- [INPUT DATA]
┌────────

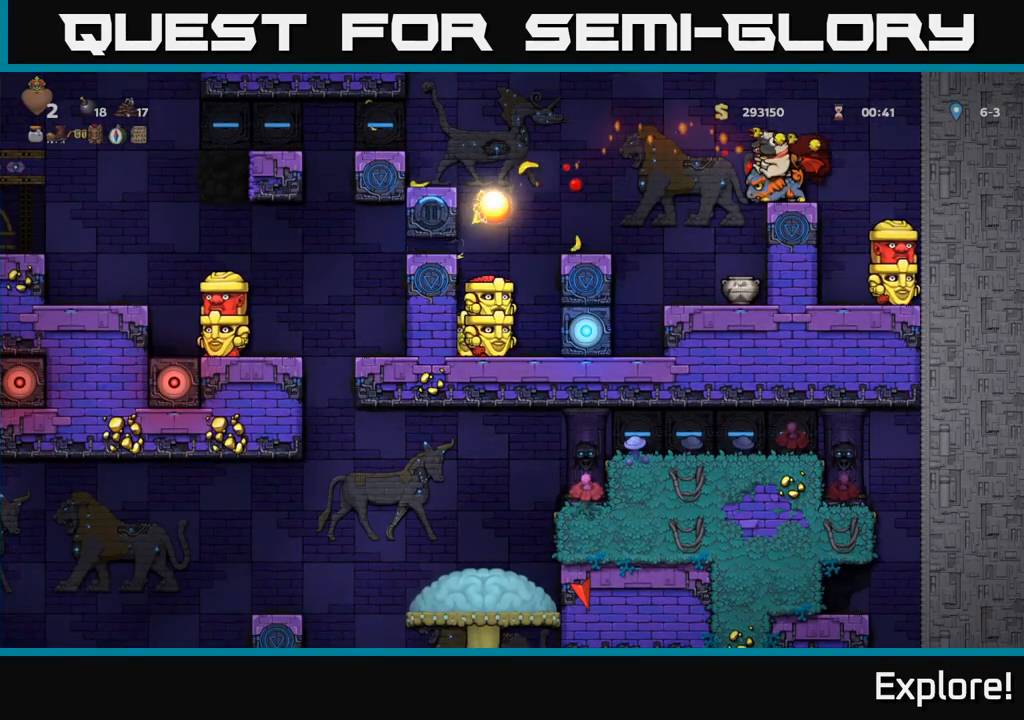
{"buttons": ["A", "DPAD_RIGHT"], "left_stick": "center", "right_stick": "center", "events": [[183, "A", "up"], [283, "A", "down"], [383, "DPAD_RIGHT", "down"]]}
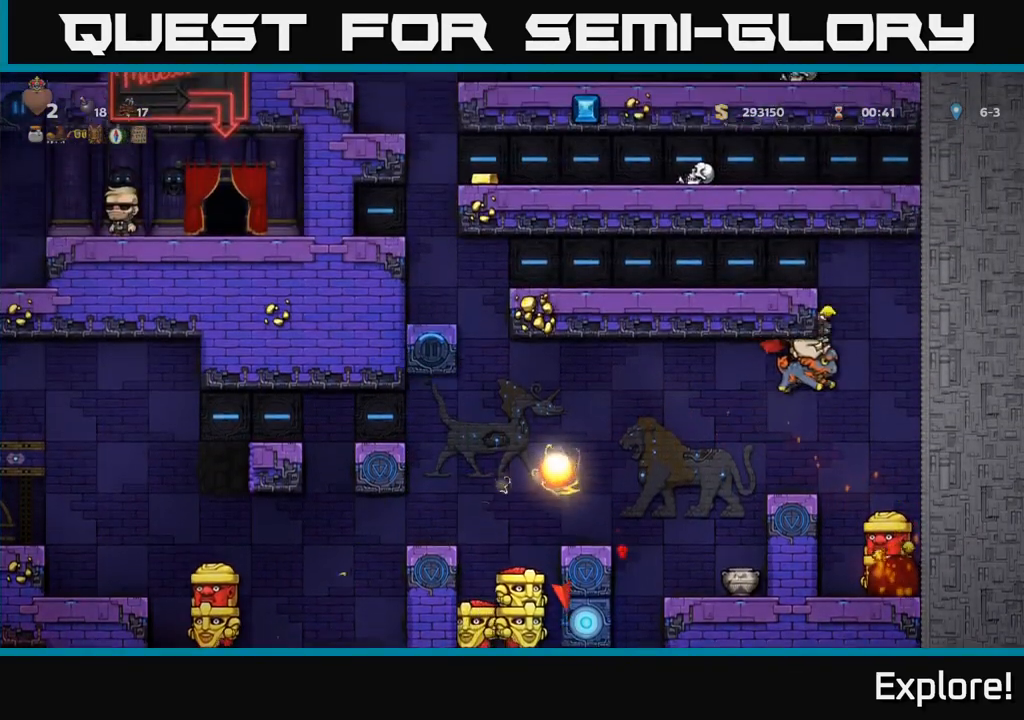
{"buttons": ["A", "DPAD_LEFT"], "left_stick": "center", "right_stick": "center", "events": [[167, "DPAD_RIGHT", "up"], [217, "DPAD_LEFT", "down"]]}
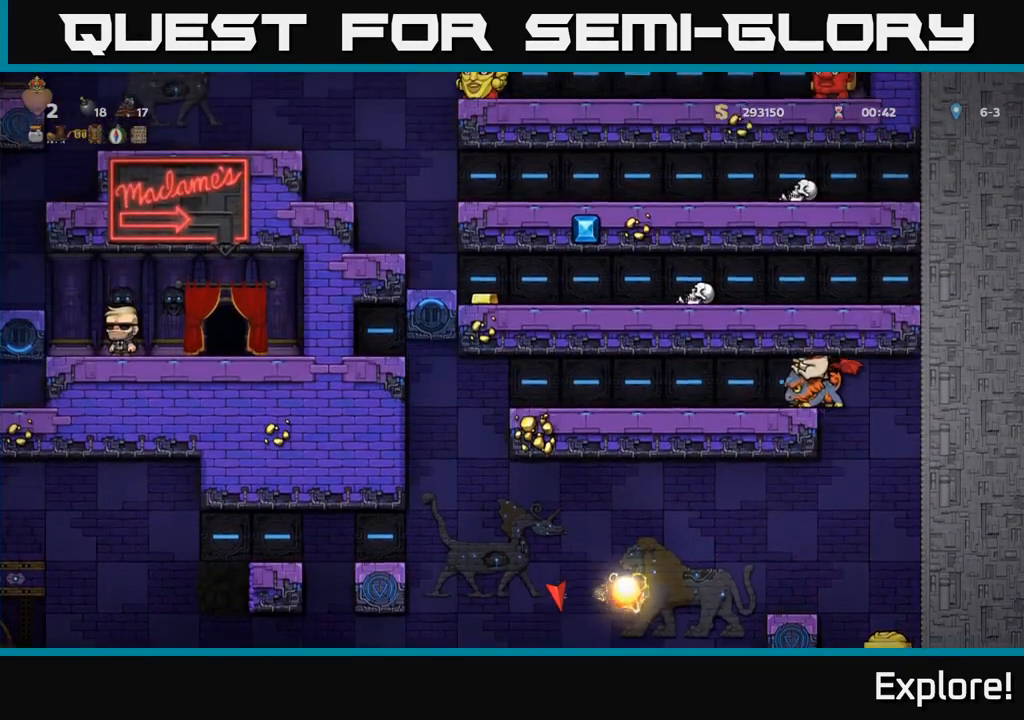
{"buttons": ["DPAD_DOWN"], "left_stick": "center", "right_stick": "center", "events": [[33, "A", "up"], [183, "DPAD_LEFT", "up"], [350, "DPAD_DOWN", "down"]]}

└────────

- [TASK ITEM] Copy the data word for word, no pictures.

- [THE COMPLETED TASK]
{"buttons": ["A", "DPAD_RIGHT"], "left_stick": "center", "right_stick": "center", "events": [[183, "A", "up"], [283, "A", "down"], [383, "DPAD_RIGHT", "down"]]}
{"buttons": ["A", "DPAD_LEFT"], "left_stick": "center", "right_stick": "center", "events": [[167, "DPAD_RIGHT", "up"], [217, "DPAD_LEFT", "down"]]}
{"buttons": ["DPAD_DOWN"], "left_stick": "center", "right_stick": "center", "events": [[33, "A", "up"], [183, "DPAD_LEFT", "up"], [350, "DPAD_DOWN", "down"]]}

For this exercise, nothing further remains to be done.